Write out each line of the entries below that holds the word "peuvent".

» **RECORDS FOR THIS EXERCISE**:
[Start of section]

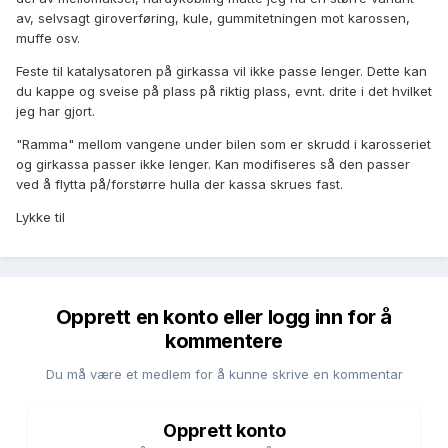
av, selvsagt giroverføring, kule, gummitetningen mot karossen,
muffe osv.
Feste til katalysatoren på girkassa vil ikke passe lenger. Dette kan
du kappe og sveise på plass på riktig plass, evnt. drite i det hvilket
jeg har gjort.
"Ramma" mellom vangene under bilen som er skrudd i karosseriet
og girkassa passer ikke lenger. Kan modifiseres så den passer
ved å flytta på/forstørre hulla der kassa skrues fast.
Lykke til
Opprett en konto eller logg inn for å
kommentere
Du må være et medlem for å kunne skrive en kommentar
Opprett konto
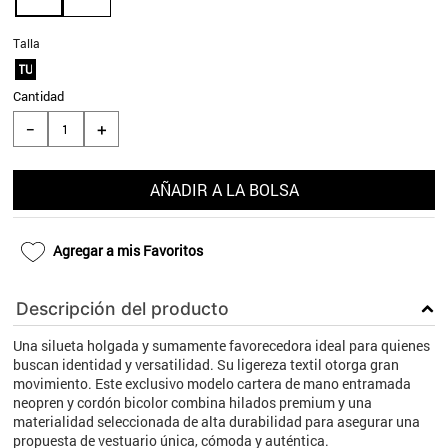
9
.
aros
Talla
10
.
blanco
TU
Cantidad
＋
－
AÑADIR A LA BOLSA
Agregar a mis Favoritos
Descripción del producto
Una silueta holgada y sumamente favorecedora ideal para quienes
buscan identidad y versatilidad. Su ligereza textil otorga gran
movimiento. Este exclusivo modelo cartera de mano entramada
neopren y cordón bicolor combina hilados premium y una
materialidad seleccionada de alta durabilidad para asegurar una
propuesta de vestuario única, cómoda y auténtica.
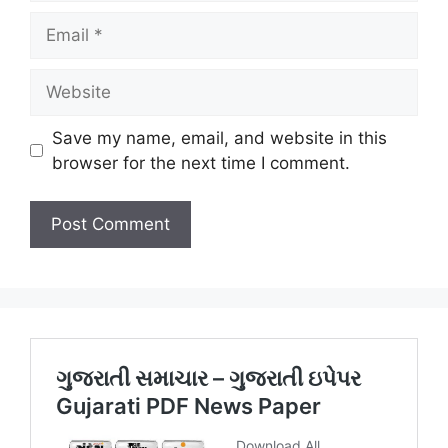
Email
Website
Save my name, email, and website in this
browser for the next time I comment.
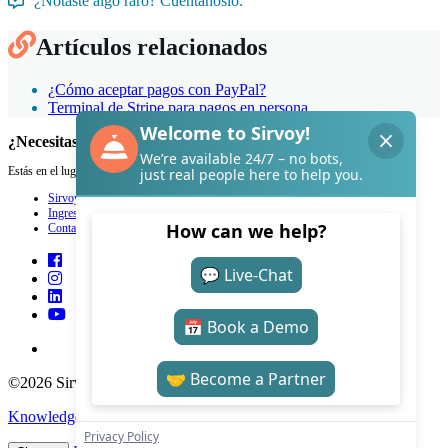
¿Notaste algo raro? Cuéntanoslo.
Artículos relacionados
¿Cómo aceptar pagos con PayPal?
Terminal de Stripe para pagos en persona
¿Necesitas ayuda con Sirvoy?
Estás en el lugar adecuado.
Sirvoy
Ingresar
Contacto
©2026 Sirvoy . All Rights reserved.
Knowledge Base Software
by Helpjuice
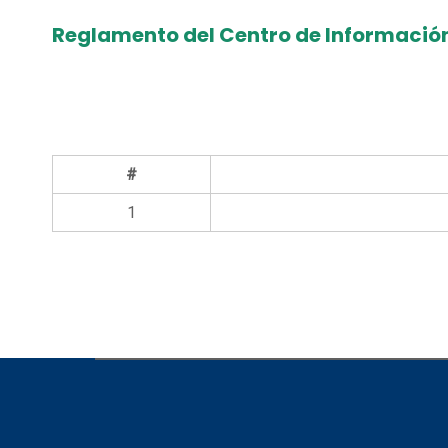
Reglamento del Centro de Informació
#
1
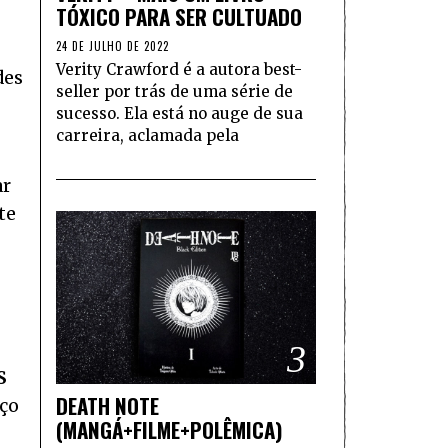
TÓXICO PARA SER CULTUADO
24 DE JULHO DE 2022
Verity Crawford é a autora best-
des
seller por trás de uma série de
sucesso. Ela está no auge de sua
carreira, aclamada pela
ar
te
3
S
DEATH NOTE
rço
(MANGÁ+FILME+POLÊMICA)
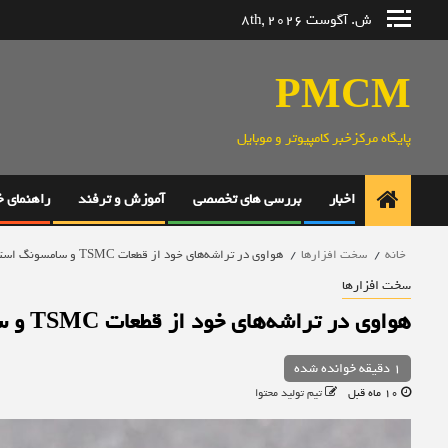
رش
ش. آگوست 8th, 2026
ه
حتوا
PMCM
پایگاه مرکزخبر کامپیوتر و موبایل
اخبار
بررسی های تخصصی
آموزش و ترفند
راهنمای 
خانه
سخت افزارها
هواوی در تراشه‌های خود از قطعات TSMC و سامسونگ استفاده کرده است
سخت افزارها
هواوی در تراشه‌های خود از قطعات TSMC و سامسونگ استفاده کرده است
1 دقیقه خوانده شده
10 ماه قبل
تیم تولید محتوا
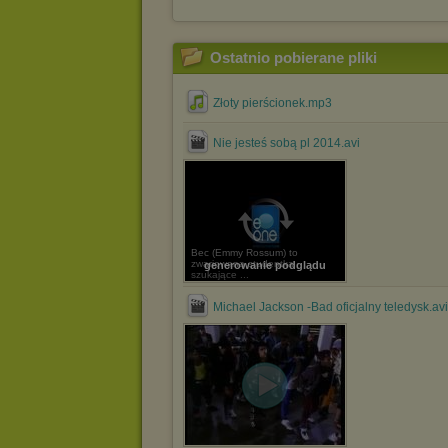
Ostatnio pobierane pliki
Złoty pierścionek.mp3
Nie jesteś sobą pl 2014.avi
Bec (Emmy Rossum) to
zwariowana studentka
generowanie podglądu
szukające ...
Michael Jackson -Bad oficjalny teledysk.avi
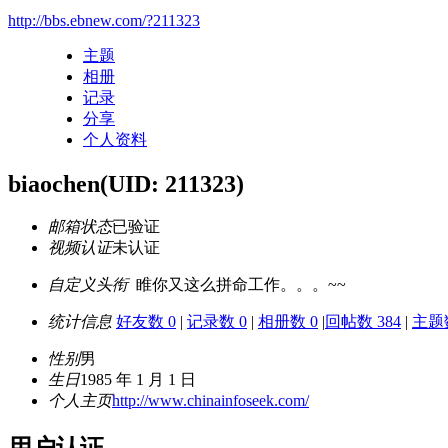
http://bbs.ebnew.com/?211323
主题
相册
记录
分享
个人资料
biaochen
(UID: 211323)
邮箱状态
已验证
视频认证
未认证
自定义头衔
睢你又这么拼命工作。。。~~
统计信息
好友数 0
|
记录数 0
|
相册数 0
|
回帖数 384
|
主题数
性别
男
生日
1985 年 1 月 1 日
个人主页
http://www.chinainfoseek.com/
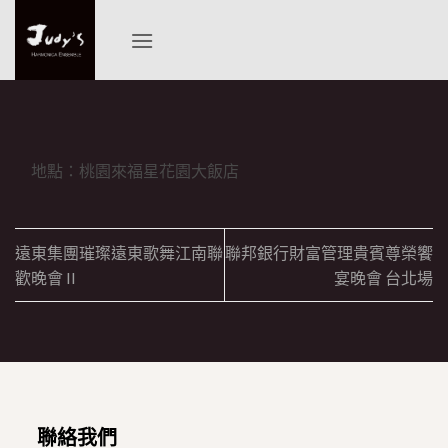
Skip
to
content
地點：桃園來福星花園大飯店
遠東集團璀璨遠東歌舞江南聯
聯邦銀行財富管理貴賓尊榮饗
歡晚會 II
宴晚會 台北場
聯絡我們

[End of section]
[Start of section]

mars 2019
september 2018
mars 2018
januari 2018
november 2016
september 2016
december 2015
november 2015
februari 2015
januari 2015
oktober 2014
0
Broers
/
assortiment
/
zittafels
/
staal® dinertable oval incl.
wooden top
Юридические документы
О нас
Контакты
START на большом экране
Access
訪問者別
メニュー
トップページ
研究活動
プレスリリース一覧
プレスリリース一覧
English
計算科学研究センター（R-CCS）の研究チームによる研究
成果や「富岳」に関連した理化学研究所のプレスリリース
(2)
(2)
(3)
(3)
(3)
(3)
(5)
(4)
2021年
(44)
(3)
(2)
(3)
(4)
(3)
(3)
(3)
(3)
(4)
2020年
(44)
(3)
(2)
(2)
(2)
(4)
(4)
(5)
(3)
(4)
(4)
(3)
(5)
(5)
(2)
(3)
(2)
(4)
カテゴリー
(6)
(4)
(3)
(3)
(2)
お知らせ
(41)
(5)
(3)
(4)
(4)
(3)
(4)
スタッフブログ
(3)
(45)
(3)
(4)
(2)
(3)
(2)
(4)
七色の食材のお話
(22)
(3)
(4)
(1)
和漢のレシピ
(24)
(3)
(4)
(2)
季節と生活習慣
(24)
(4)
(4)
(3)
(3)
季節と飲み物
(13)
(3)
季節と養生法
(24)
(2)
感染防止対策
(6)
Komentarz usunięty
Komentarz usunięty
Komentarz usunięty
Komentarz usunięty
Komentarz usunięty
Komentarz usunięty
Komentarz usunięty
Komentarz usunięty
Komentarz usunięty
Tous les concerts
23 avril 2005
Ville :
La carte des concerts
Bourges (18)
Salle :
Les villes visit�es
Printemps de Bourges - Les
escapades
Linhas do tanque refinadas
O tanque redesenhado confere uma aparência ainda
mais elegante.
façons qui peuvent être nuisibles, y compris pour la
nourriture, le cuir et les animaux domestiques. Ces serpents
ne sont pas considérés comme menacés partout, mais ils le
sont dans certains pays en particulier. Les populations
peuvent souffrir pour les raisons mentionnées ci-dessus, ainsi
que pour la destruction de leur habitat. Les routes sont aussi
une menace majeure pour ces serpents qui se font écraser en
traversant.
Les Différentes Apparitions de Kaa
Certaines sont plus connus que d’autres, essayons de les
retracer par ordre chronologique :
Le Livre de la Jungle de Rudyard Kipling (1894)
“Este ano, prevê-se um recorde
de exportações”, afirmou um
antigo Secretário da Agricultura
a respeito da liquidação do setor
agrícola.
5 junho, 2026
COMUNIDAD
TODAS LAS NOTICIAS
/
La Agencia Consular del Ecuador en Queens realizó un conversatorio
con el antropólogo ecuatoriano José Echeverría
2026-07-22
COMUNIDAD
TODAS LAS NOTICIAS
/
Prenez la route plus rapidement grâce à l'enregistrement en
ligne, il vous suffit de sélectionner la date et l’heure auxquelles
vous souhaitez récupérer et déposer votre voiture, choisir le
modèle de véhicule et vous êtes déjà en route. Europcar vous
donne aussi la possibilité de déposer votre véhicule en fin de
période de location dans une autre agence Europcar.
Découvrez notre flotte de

[End of section]

» **EXPECTED ANSWER**:
façons qui peuvent être nuisibles, y compris pour la
peuvent souffrir pour les raisons mentionnées ci-dessus, ainsi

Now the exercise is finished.